“Uninvited” is a Filipino revenge thriller, a slow but solid B-picture slicked up to pass for an A-feature.
Vilma Santos stars as a grieving mother who sets out to avenge a student-daughter “defiled” and murdered by a mob boss, a mobster with a lot of underlings who make such assaults possible.
Lilia has gotten herself invited to Boss Guilly’s (Aga Muhlach) birthday party. She passes herself off as the head of a foundation that flattered the mobster’s moll/wife (Mylene Dizon) with a donation to her favorite charity. But Lilia, stylishly dressed in black, has more than just mingling on her mind.
The father of another victim of Guilly’s murderous gang suggests she add his child to her “lawyer’s” brief of accusations.
“A lawyer won’t be necessary for my plan,” she says (in Tagalog, Spanish and English, with subtitles).
Fiftysomething Vilma tracks her progress with an interior monologue. Sometimes it’s for herself — “A good thing I don’t have my gun with me.” And sometimes she’s talking to her dead daughter Lily (Gabby Padilla). “Just four left, sweetie.”

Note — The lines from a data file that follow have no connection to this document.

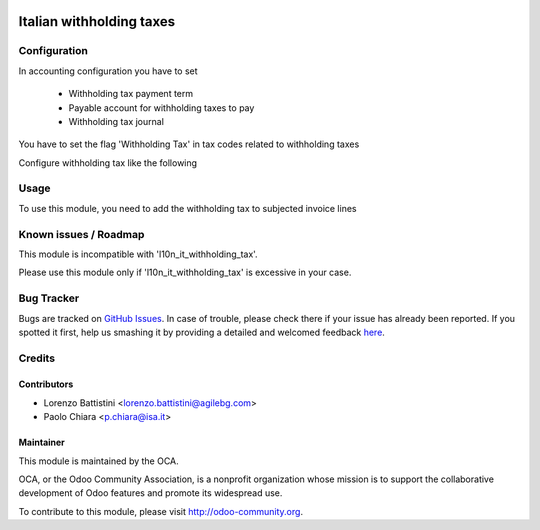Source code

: .. image:: https://img.shields.io/badge/licence-AGPL--3-blue.svg
    :alt: License: AGPL-3

=========================
Italian withholding taxes
=========================


Configuration
=============

In accounting configuration you have to set

 - Withholding tax payment term
 - Payable account for withholding taxes to pay
 - Withholding tax journal

You have to set the flag 'Withholding Tax' in tax codes related to
withholding taxes

Configure withholding tax like the following

.. image:: /l10n_it_withholding_tax/static/description/images/tax_configuration.png
   :alt: withholding tax


Usage
=====

To use this module, you need to add the withholding tax to subjected invoice lines

.. image:: https://odoo-community.org/website/image/ir.attachment/5784_f2813bd/datas
   :alt: Try me on Runbot
   :target: https://runbot.odoo-community.org/runbot/122/8.0

Known issues / Roadmap
======================

This module is incompatible with 'l10n_it_withholding_tax'.

Please use this module only if 'l10n_it_withholding_tax' is excessive in your case.

Bug Tracker
===========

Bugs are tracked on `GitHub Issues <https://github.com/OCA/l10n-italy/issues>`_.
In case of trouble, please check there if your issue has already been reported.
If you spotted it first, help us smashing it by providing a detailed and welcomed feedback
`here <https://github.com/OCA/l10n-italy/issues/new?body=module:%20l10n_it_withholding_tax%0Aversion:%208.0%0A%0A**Steps%20to%20reproduce**%0A-%20...%0A%0A**Current%20behavior**%0A%0A**Expected%20behavior**>`_.

Credits
=======

Contributors
------------

* Lorenzo Battistini <lorenzo.battistini@agilebg.com>
* Paolo Chiara <p.chiara@isa.it>


Maintainer
----------

.. image:: https://odoo-community.org/logo.png
   :alt: Odoo Community Association
   :target: https://odoo-community.org

This module is maintained by the OCA.

OCA, or the Odoo Community Association, is a nonprofit organization whose
mission is to support the collaborative development of Odoo features and
promote its widespread use.

To contribute to this module, please visit http://odoo-community.org.
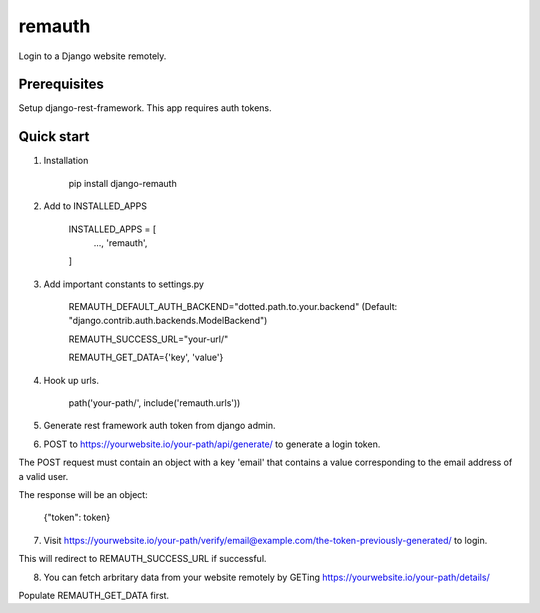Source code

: =======
remauth
=======

Login to a Django website remotely.

Prerequisites
-------------

Setup django-rest-framework. This app requires auth tokens.

Quick start
-----------

1. Installation

    pip install django-remauth

2. Add to INSTALLED_APPS

    INSTALLED_APPS = [
        ...,
        'remauth',
    ]

3. Add important constants to settings.py

    REMAUTH_DEFAULT_AUTH_BACKEND="dotted.path.to.your.backend" (Default: "django.contrib.auth.backends.ModelBackend")

    REMAUTH_SUCCESS_URL="your-url/"

    REMAUTH_GET_DATA={'key', 'value'}

4. Hook up urls.

    path('your-path/', include('remauth.urls'))

5. Generate rest framework auth token from django admin.

6. POST to https://yourwebsite.io/your-path/api/generate/ to generate a login token.

The POST request must contain an object with a key 'email' that contains a value corresponding to the email address of a valid user.

The response will be an object:

    {"token": token}

7. Visit https://yourwebsite.io/your-path/verify/email@example.com/the-token-previously-generated/ to login.

This will redirect to REMAUTH_SUCCESS_URL if successful.

8. You can fetch arbritary data from your website remotely by GETing https://yourwebsite.io/your-path/details/

Populate REMAUTH_GET_DATA first.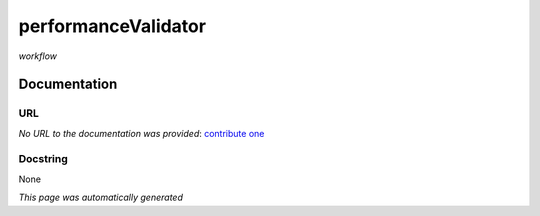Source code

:
performanceValidator
====================
*workflow*

Documentation
-------------

URL
******
*No URL to the documentation was provided*: `contribute one <https://github.com/illusional>`_

Docstring
*********
None

*This page was automatically generated*
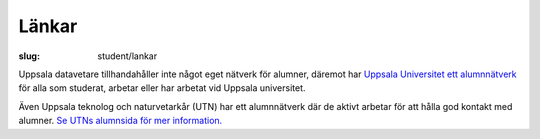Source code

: Länkar
######

:slug: student/lankar

Uppsala datavetare tillhandahåller inte något eget nätverk för alumner, däremot har `Uppsala Universitet ett alumnnätverk`_ för alla som studerat, arbetar eller har arbetat vid Uppsala universitet.

Även Uppsala teknolog och naturvetarkår (UTN) har ett alumnnätverk där de aktivt arbetar för att hålla god kontakt med alumner. `Se UTNs alumnsida för mer information.`_


.. _`Uppsala Universitet ett alumnnätverk`: https://www.uu.se/alumn/Alumnnatverket/
.. _`Se UTNs alumnsida för mer information.`: https://www.utn.se/sv/arbetsmarknad/alumn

Dodo Dayao’s script sets the story in the birthday party fictive present, with long flashbacks showing Lilia’s loss, her despair at her daughter’s seemingly random grabbed-from-the-street fate and the ways she plans for revenge.

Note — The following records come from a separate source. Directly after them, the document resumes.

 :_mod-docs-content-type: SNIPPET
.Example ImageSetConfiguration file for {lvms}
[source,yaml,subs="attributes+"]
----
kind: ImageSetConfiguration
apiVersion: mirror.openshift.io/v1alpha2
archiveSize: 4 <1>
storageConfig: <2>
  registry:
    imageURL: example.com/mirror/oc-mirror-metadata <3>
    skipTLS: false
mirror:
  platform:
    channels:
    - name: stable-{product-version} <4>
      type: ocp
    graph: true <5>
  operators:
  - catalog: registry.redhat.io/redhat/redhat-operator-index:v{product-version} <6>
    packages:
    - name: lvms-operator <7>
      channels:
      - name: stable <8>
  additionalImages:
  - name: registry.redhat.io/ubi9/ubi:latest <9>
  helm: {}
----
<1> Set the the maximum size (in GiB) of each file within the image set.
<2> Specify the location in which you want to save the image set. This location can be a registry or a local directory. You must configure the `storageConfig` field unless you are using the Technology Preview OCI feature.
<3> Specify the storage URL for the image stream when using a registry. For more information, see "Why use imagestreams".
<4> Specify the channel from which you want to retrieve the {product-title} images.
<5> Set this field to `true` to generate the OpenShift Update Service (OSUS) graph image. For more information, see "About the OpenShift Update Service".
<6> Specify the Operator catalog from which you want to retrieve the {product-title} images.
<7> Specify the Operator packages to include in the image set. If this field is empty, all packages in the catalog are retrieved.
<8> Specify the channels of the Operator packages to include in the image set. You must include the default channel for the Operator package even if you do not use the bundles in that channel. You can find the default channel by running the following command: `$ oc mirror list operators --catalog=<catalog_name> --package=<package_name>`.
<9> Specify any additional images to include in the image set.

Director Dan Villegas takes his sweet time getting around to those flashbacks and that plan. It’s a slow-pokey thriller that takes an hour of introductions — constantly changing points of view showing us the depravity of the “boss,” the venality of his lieutenants, his wife, his daughter (Nadine Lustre), a rival, a dirty cop and others — before the revenge and the “plan” come together.
No, it’s not wholly logical. But a little old lady — Santos is 70+ and thus a bit old to be playing the mother of a coed — with a big knife and a furious temper is still somebody to be reckoned with.
The avenger may pause for muttered condemnations and accusations, but once the killing starts this short thriller starts to play as intended — taut, mean and bloody.
The motivation isn’t new. The villain is generic. And the bloodshed isn’t particularly inventive. But running over a murderous accomplice, and then backing over him a couple of times, is always going to play as satisfying.
Rating: TV-MA, graphic violence including rape, drug abuse, profanity
Cast: Vilma Santos, Aga Muhlach, Nadine Lustre, Mylene Dizon,
RK Bagatsing, Ketchup Eusebio, Gio Alvarez, Cholo Barretto and Gabby Padilla.
Credits: Directed by Dan Villegas, scripted by Dodo Dayao. A Warner Bros./Netflix release.